Problem statement » Transcribe the stretch of entries below from the line with "લ્મો માટે ભંડોળના" through the line with "ular actors who", exactly and with both ends included; leave out all other lines.

Dataset content »
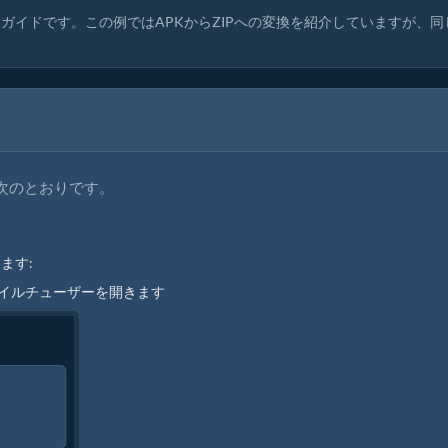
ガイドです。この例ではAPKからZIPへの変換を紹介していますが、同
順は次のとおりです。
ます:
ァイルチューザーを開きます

---

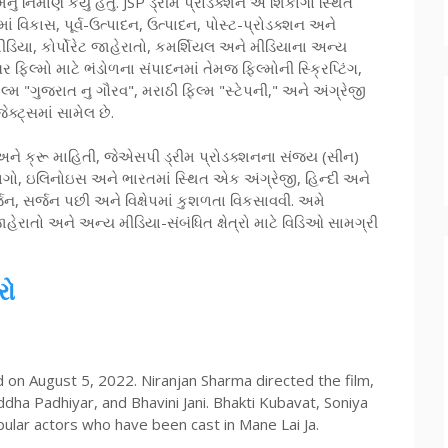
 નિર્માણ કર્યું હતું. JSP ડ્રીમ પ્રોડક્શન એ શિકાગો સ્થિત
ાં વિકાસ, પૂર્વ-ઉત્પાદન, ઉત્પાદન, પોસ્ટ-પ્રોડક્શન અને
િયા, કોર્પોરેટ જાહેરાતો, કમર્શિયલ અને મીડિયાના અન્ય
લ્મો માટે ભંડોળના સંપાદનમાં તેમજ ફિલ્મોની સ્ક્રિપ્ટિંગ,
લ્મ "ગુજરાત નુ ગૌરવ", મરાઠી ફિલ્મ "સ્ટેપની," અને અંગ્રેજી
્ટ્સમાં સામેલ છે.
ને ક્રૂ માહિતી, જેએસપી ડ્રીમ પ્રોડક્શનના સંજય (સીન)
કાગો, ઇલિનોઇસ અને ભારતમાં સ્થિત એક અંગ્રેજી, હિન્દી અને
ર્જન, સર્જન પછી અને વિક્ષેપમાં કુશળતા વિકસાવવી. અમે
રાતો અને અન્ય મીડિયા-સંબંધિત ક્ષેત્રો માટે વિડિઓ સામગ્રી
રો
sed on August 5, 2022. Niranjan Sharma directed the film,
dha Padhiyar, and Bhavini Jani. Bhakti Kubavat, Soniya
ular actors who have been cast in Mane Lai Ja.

Task output »
લ્મો માટે ભંડોળના સંપાદનમાં તેમજ ફિલ્મોની સ્ક્રિપ્ટિંગ,
લ્મ "ગુજરાત નુ ગૌરવ", મરાઠી ફિલ્મ "સ્ટેપની," અને અંગ્રેજી
્ટ્સમાં સામેલ છે.
ને ક્રૂ માહિતી, જેએસપી ડ્રીમ પ્રોડક્શનના સંજય (સીન)
કાગો, ઇલિનોઇસ અને ભારતમાં સ્થિત એક અંગ્રેજી, હિન્દી અને
ર્જન, સર્જન પછી અને વિક્ષેપમાં કુશળતા વિકસાવવી. અમે
રાતો અને અન્ય મીડિયા-સંબંધિત ક્ષેત્રો માટે વિડિઓ સામગ્રી
રો
sed on August 5, 2022. Niranjan Sharma directed the film,
dha Padhiyar, and Bhavini Jani. Bhakti Kubavat, Soniya
ular actors who have been cast in Mane Lai Ja.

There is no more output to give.